[Saved entries]
=== Section Start ===

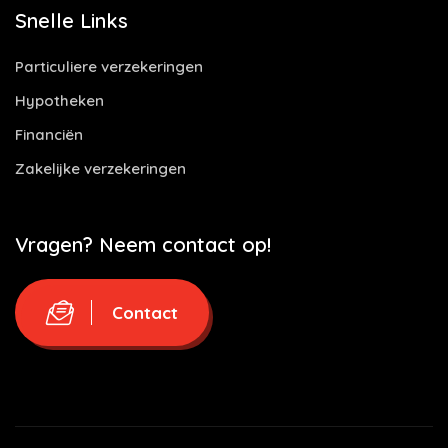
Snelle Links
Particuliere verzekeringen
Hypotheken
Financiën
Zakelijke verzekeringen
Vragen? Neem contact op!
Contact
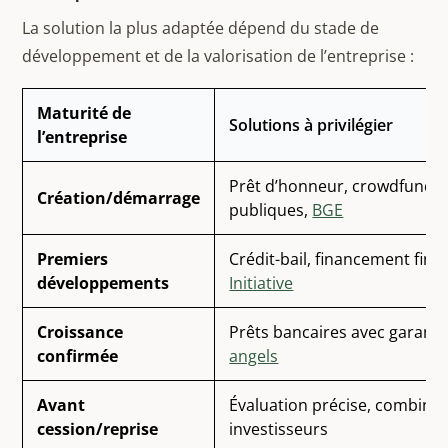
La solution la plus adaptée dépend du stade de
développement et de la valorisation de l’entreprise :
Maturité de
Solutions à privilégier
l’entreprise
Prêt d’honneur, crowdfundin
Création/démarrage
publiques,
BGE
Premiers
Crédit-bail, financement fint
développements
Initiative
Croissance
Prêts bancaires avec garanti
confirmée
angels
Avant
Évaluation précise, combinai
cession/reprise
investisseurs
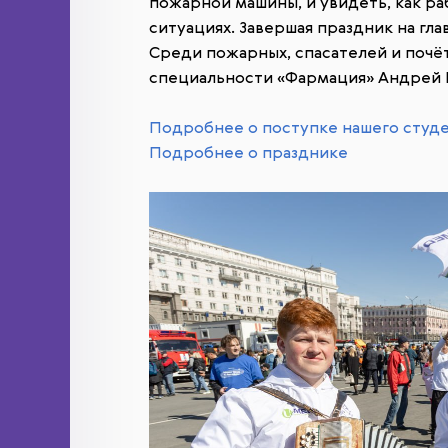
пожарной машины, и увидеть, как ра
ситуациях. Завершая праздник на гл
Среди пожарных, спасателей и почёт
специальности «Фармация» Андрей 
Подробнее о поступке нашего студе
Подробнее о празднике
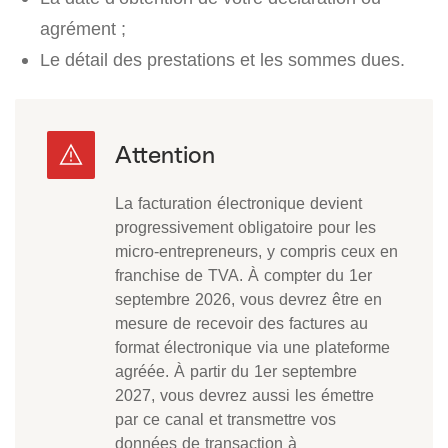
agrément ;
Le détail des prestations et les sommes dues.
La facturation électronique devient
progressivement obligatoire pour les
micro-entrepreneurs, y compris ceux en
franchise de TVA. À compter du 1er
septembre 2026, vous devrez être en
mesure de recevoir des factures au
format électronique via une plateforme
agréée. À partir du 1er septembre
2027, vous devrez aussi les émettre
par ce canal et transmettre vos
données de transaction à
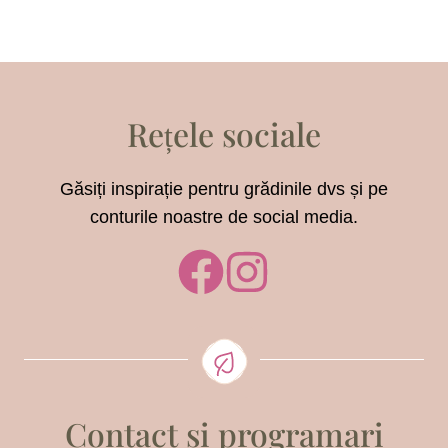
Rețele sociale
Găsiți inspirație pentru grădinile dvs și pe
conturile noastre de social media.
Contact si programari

=== Section End ===
=== Section Start ===

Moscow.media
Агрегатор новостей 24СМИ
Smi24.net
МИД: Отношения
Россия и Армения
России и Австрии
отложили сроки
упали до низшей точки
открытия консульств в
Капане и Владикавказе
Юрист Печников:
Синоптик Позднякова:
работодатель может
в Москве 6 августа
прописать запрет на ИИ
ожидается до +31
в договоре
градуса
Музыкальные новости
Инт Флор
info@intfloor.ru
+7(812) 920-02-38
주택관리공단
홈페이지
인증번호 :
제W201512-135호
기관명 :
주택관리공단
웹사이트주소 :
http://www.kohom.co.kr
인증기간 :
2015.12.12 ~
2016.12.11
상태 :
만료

=== Section End ===
=== Section Start ===

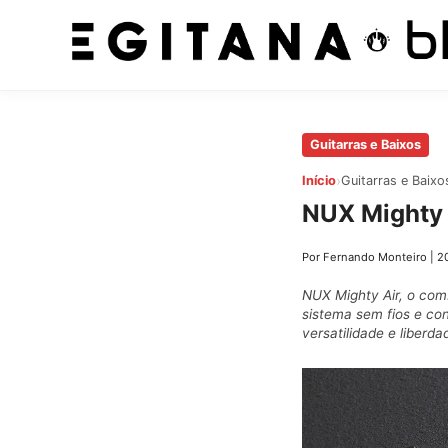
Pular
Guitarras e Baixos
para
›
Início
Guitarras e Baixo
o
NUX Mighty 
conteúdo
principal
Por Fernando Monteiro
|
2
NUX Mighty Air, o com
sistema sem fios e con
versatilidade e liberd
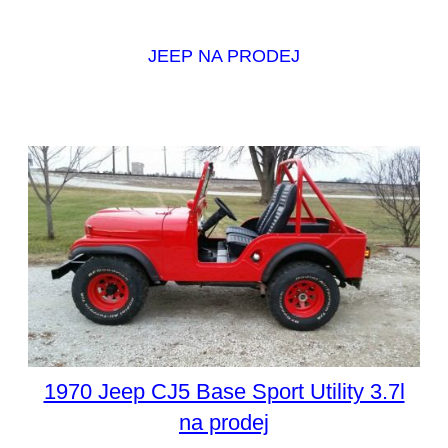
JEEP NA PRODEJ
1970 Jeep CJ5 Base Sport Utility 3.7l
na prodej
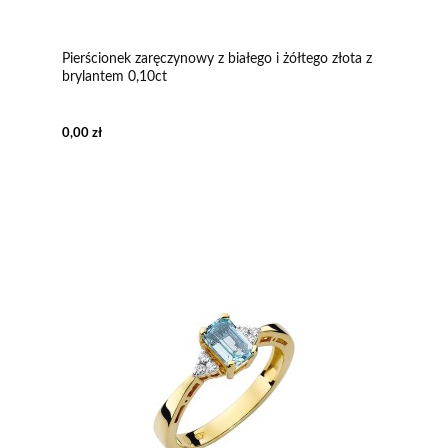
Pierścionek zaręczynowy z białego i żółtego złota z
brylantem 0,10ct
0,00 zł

=== Section End ===

◆ **Exercise goal**
Count the lines in the entries that contain the string "Guitarras", treating uppercase and lowercase letters as distinct, and reply with the number only.

◆ **Solution to the exercise**
2